6 Tipps, wie Sie Energie sparen können: ...



6 Tipps zum Energie sparen

Tipp 1: Steigen Sie um!

Der Elektroantrieb ist eine echte Alternative zum Verbrennungsmotor. Selbst wenn Sie mit einem kleinen leichten Elektromobil bei Ihrem täglichen Weg zur Arbeit etwas länger unterwegs sein sollten, so sparen Sie - Kosten, Stress und Emissionen. Elektrofahrzeuge emittieren im Betrieb keinerlei Abgase und sie sind sehr leise und entspannend. Dazu kommt der finanzielle Vorteil: mit der Entfernungspauschale können Sie denselben steuerlichen Vorteil nutzen, wie wenn Sie mit dem Verbrenner-Auto fahren würden.

Tipp 2: Leichtmobile fahren

Der Energieverbrauch steigt mit dem Gewicht, so dass - bei ansonsten gleichen Reifen - der Rollwiderstand steigt. Leichte Fahrzeuge verbrauchen daher prinzipiell weniger Energie bei gleichen Fahrleistungen.

Tipp 3: Langsamer fahren

Der Energieverbrauch steigt mit der Geschwindigkeit, denn der Luftwiderstand steigt mit der dritten Potenz der Geschwindigkeit. Kleine Fahrzeuge mit geringem Luftwiderstand sind hier vorteilhaft, aber auch mäßige Geschwindigkeiten reduzieren den Energieverbrauch. Elektrofahrzeuge fahren auch in diesem Teillastbetrieb mit guten Antriebswirkungsgraden, anders als viele Verbrennungsmotoren, die bei langsamer Fahrt ungünstig und spritfressend arbeiten.

Tipp 4: Verwenden Sie moderne Energiesparreifen

Moderne Reifen weisen sehr unterschiedliche Rollwiderstände und Lärmemissionen auf. Leichtlaufreifen können die Rollgeräusche und den Energieverbrauch signifikant reduzieren.

Tipp 5: Elektroantriebe für Kurzstrecken

Verbrennungsmotoren sind extrem schlecht im Kurzstreckenverkehr. Sie werden kaum richtig warm, die Emissionen sind bei kaltem Motor hoch, ebenso der Verbrauch und der Verschleiß. Elektroantriebe werden immer im Start-Stop Betrieb gefahren, sie bleiben standardmäßig kalt und Kurzstreckenbetrieb macht ihnen gar nichts aus.
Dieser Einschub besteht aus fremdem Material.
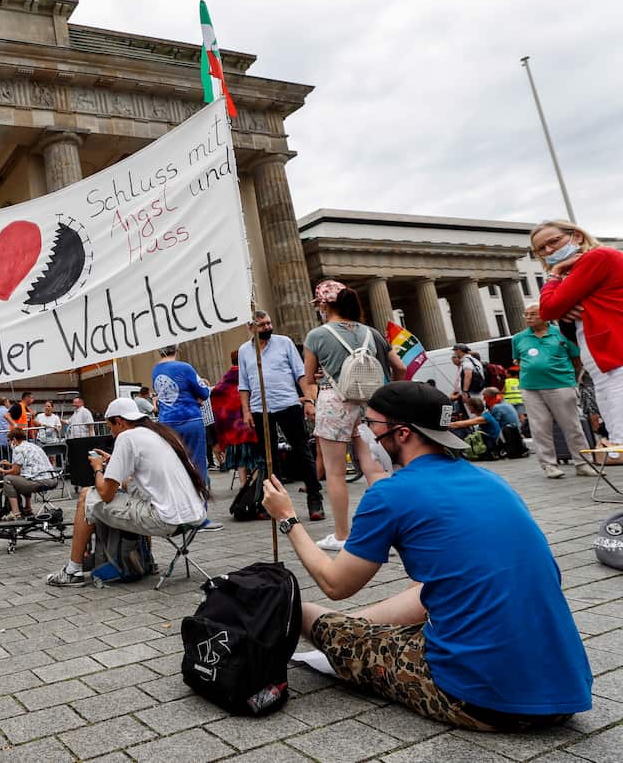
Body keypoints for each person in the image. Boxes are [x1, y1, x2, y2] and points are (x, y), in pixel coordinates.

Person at [261, 381, 592, 730]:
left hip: (484, 701)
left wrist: (287, 519)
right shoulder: (491, 481)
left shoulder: (392, 494)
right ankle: (356, 624)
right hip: (564, 692)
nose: (367, 437)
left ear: (402, 433)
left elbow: (335, 583)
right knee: (438, 585)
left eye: (370, 426)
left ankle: (342, 629)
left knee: (306, 612)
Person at [46, 398, 209, 587]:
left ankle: (72, 570)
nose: (112, 434)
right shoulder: (159, 434)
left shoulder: (126, 437)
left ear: (120, 422)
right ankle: (147, 561)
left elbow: (106, 493)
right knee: (135, 495)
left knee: (85, 496)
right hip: (193, 515)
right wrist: (113, 462)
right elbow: (138, 483)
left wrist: (98, 468)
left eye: (111, 427)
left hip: (167, 519)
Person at [302, 281, 405, 552]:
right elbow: (400, 367)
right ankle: (396, 527)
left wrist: (312, 396)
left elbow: (308, 377)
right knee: (375, 467)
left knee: (335, 473)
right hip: (371, 403)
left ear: (324, 305)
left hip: (335, 402)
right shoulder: (371, 332)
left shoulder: (317, 335)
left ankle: (341, 534)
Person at [534, 218, 623, 448]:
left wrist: (553, 274)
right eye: (541, 249)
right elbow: (557, 311)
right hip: (603, 360)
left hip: (615, 354)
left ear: (577, 236)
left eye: (553, 241)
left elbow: (547, 309)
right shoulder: (576, 271)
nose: (548, 250)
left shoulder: (596, 257)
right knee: (617, 437)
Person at [238, 311, 325, 520]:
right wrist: (246, 411)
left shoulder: (284, 343)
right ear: (251, 328)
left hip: (288, 404)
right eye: (261, 325)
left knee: (303, 451)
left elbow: (300, 373)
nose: (267, 327)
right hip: (260, 408)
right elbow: (243, 384)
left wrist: (309, 401)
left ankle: (315, 500)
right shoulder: (244, 351)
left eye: (268, 323)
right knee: (269, 459)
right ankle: (276, 502)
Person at [512, 304, 593, 478]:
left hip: (561, 384)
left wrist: (570, 378)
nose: (528, 318)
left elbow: (576, 359)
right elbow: (518, 360)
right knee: (539, 427)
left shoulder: (562, 333)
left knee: (572, 425)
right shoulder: (518, 338)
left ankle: (582, 463)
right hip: (531, 388)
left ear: (545, 315)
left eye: (533, 314)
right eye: (526, 315)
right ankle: (549, 465)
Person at [151, 345, 211, 484]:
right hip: (189, 419)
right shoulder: (184, 367)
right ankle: (200, 500)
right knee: (197, 465)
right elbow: (204, 392)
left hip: (166, 422)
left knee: (174, 466)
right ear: (177, 348)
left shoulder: (155, 370)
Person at [212, 351, 264, 490]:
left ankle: (243, 484)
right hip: (249, 422)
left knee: (241, 459)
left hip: (233, 427)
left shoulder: (226, 378)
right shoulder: (245, 375)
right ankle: (255, 485)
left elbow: (216, 394)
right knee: (255, 457)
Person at [0, 427, 57, 520]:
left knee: (8, 479)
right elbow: (27, 464)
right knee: (25, 477)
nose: (8, 443)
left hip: (41, 481)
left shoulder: (18, 449)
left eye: (9, 440)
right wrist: (10, 464)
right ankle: (28, 508)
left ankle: (16, 513)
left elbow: (15, 471)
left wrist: (2, 471)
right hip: (53, 479)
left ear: (14, 439)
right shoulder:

Am Abgasverhalten ändert sich nichts, denn Elektroantriebe machen kein Abgas im Betrieb, und der Energieverbrauch steigt auch nicht an. Elektroantriebe sind im Kurzstrecken- und Stadtverkehr einfach besser.

Tipp 6: Fahren Sie Solarmobil im Netzverbund

Durch die Installation einer eigenen Solaranlage mit Netzeinspeisung können Sie mehr Strom erzeugen, als Ihr Fahrzeug verbraucht. Das E-Mobil wird dadurch zum Solarmobil, auch ohne direkte Solarmodule auf dem Fahrzeug. Die stationäre Anlage speist den Solarstrom tagsüber ins Netz während das E-Mobil unterwegs ist. Nachts wird die gleiche Energiemenge aus dem Netz ins Fahrzeug geladen. So wie Sie ihr Geld auch zwischendurch in der Bank deponieren, können Sie es mit der Energie und dem Netz auch tun.